Oh, but Justin you fool, you’re nice, but stupid…because you see there is evidence of getting old all around us! Ignoring this evidence is folly! Get your head out of the clouds! I’m getting old and I like talking about it because I get gratification and nods of understanding and appreciation from others.
Look, we select what we pay attention to, and if our belief system supports this idea of “getting old”—this idea that as we age we get decrepit—we’ll find examples which support this belief. And worse, we’ll find ourselves getting old.
Let’s correct this mental mistake. Don’t analyze super-agers at the extremes of what is possible (another common mental mistake), just look in your immediate vicinity.

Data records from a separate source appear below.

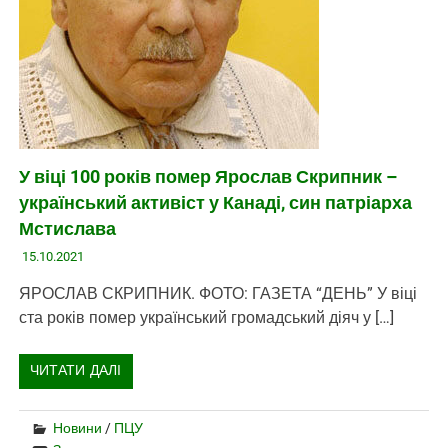
У віці 100 років помер Ярослав Скрипник –
український активіст у Канаді, син патріарха
Мстислава
15.10.2021
ЯРОСЛАВ СКРИПНИК. ФОТО: ГАЗЕТА “ДЕНЬ” У віці
ста років помер український громадський діяч у […]
ЧИТАТИ ДАЛІ
Новини
/
ПЦУ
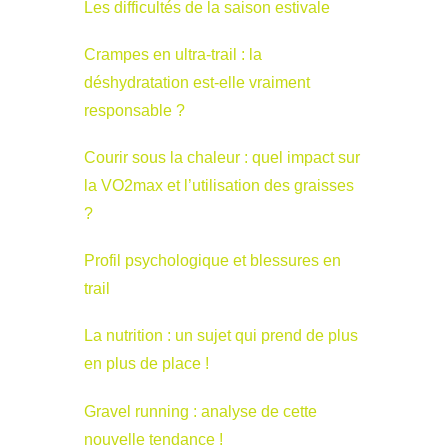
Les difficultés de la saison estivale
Crampes en ultra-trail : la
déshydratation est-elle vraiment
responsable ?
Courir sous la chaleur : quel impact sur
la VO2max et l’utilisation des graisses
?
Profil psychologique et blessures en
trail
La nutrition : un sujet qui prend de plus
en plus de place !
Gravel running : analyse de cette
nouvelle tendance !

For convenience, I’ll separate what you’ll see into two classes of people: First, there is the sedentary old person who is 55 and looks 70 and is heard huffing and puffing at the urinal because he had to walk to get there—or peeing is just that difficult for him. Then, there is the 65 year-old active person who is energetic and fit—ready, if needed, to perform CPR on the old guy huffing and puffing at the urinal.
It’s simplified, but you know it’s true. Look around. Keep your mind open. You’ll see. You’ll see people aging gracefully and you’ll see people getting old, and the years are not the common denominator. More likely it’s attitude followed by decent habits. (And decent habits are all they have to be, don’t stress it.)
So, go ahead and assert to the world that you’re getting old and continue to propagate beliefs in weakness and decrepitude. Let that be your legacy to your kids: “Here’s my dad—he got old at 34. I’m so proud of him!”
I’m sure you don’t want this to be your legacy. And I’m sure you don’t want to grow old. Who does? So, shut your mouth and stop talking about how old you’re getting! Seriously—shut up! The world has had enough of people who adopt the limited view.
How about this: Instead of talking about getting old, start talking about feeling young, and then go live an active life and prove it to yourself. (I’ve written about Mike DiCerbo as an example.)
P.S. You might say, “Oh this getting old phrase is just tongue-in-cheek.” Maybe so. But language wields a lot of power—it’s how we form our thoughts. If our thoughts are clouded by limiting beliefs, we limit our potential. Why do this? Be on guard—watch and pray—let those limiting beliefs slip away!